[Collection entries]
= Beginning of Section =

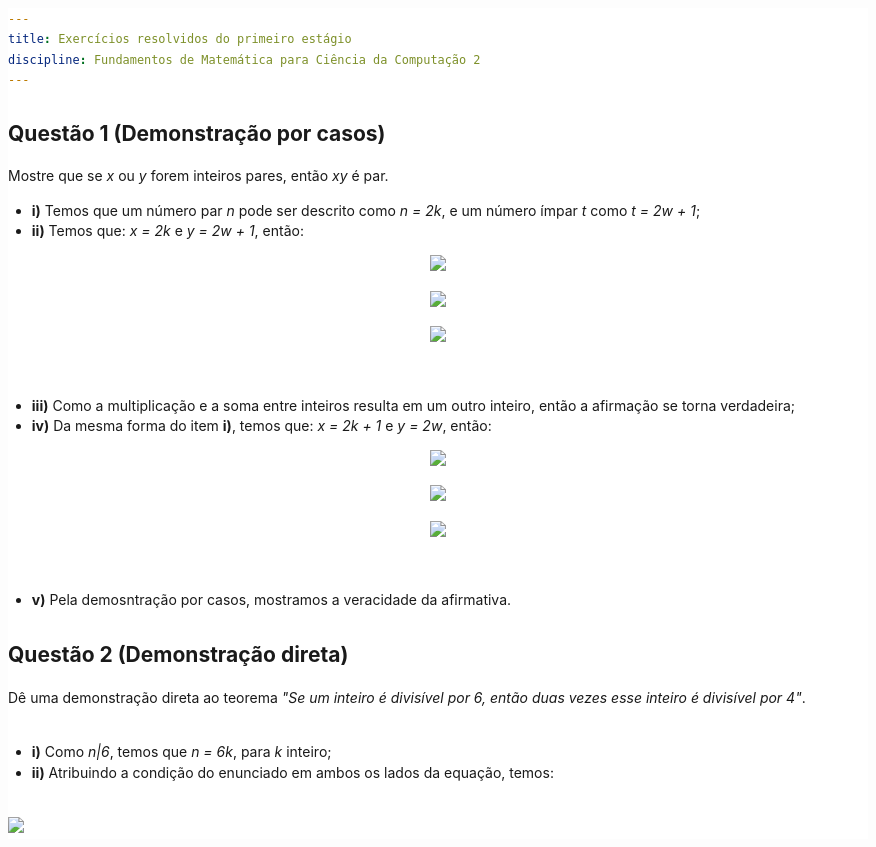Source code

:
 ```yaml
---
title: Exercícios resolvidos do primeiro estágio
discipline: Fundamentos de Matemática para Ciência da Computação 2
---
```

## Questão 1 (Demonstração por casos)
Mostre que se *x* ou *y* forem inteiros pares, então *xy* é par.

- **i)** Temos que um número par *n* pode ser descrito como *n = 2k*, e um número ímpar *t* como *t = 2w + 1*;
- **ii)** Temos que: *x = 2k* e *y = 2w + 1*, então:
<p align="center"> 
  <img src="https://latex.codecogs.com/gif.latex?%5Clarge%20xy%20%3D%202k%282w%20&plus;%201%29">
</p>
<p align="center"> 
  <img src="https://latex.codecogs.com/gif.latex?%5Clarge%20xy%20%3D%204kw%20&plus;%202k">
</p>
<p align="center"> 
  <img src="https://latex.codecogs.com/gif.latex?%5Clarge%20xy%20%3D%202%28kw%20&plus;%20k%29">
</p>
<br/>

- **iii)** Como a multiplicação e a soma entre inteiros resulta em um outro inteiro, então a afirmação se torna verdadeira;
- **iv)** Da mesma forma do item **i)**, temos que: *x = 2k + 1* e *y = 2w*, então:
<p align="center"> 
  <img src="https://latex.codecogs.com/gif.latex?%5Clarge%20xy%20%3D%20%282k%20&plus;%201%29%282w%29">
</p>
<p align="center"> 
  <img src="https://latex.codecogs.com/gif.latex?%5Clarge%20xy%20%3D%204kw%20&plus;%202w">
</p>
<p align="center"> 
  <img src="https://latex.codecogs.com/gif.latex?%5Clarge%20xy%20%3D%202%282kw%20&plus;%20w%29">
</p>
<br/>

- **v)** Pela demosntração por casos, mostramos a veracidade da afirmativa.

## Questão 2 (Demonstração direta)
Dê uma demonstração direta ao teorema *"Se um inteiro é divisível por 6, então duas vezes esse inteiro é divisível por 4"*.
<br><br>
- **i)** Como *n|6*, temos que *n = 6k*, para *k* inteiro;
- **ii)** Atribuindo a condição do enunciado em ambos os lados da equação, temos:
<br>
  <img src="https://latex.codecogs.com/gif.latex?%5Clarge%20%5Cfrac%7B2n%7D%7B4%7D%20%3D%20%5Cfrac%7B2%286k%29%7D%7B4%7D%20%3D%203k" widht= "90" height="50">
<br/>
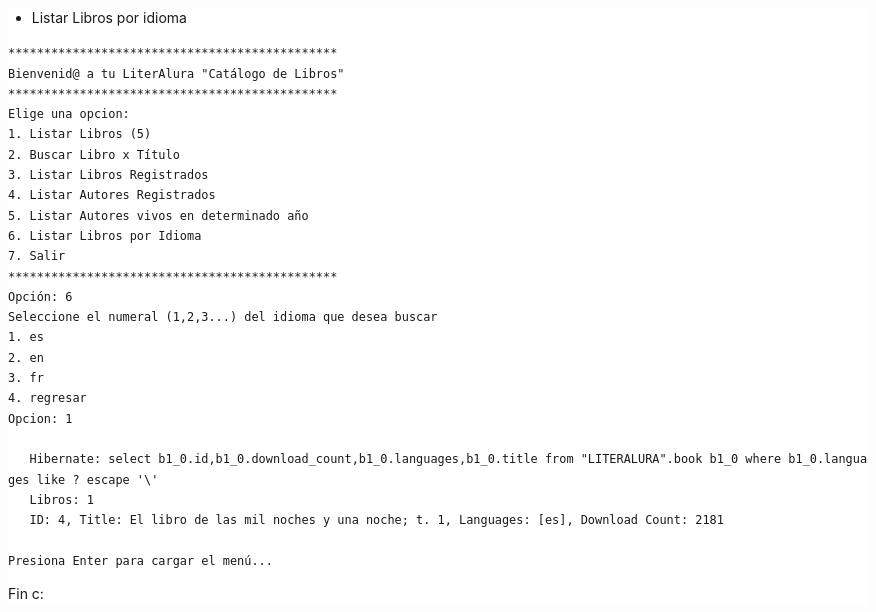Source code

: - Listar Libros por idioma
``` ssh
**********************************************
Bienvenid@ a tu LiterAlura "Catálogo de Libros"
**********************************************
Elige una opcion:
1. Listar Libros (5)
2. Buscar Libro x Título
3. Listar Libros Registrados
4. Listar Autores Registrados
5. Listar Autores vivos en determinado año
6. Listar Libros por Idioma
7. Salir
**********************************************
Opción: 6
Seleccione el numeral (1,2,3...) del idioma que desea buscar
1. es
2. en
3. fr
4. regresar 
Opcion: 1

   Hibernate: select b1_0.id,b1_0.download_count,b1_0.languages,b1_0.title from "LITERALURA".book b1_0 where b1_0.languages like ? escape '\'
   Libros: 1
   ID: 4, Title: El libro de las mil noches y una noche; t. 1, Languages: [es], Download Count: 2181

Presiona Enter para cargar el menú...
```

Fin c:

= End of Section =
= Beginning of Section =

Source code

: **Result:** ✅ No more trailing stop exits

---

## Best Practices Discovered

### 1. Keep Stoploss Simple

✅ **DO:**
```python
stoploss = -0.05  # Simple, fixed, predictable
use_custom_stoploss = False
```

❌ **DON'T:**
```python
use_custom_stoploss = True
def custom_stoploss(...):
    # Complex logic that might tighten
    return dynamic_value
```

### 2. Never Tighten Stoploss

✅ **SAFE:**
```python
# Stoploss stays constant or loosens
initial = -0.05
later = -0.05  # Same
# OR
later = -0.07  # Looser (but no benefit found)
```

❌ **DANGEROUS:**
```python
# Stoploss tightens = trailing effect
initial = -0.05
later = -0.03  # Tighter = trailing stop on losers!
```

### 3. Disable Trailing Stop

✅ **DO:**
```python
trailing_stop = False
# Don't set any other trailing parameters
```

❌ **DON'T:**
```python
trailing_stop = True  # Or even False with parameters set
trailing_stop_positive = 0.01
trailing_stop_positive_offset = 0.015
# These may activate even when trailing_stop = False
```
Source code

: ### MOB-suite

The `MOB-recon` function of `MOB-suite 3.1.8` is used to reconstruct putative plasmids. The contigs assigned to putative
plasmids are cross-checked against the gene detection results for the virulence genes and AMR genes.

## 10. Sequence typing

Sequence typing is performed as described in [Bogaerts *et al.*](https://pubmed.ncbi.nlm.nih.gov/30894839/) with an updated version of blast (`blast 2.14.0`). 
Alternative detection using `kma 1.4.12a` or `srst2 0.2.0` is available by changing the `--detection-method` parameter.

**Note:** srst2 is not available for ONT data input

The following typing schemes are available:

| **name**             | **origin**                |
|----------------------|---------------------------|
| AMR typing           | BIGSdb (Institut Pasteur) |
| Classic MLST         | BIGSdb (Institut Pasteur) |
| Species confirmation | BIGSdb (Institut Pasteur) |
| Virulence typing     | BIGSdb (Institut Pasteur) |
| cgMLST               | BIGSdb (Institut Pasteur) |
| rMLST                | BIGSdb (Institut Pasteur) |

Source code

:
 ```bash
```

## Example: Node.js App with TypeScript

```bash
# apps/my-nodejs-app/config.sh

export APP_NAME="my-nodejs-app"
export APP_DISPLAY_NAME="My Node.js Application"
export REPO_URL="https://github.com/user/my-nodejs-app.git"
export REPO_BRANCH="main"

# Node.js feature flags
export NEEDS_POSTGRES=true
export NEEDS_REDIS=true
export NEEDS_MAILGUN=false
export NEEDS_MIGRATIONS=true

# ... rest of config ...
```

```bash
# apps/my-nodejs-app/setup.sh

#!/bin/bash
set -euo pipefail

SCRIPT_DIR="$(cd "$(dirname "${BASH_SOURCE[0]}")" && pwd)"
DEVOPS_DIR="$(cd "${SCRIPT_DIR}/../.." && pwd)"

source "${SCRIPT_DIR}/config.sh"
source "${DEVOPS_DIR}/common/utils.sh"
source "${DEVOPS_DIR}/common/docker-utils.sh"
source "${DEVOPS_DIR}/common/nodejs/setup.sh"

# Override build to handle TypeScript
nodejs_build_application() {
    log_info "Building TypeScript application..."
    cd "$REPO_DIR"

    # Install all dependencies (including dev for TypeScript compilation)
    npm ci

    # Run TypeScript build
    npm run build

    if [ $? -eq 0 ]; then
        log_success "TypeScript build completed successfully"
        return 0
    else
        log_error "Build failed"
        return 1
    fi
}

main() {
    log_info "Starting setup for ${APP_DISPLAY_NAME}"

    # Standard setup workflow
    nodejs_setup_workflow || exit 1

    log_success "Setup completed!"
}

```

= End of Section =

WORK TASK
Which lines above contain the word "Libros"? Copy all of them.

TASK OUTPUT
: - Listar Libros por idioma
Bienvenid@ a tu LiterAlura "Catálogo de Libros"
1. Listar Libros (5)
3. Listar Libros Registrados
6. Listar Libros por Idioma
   Libros: 1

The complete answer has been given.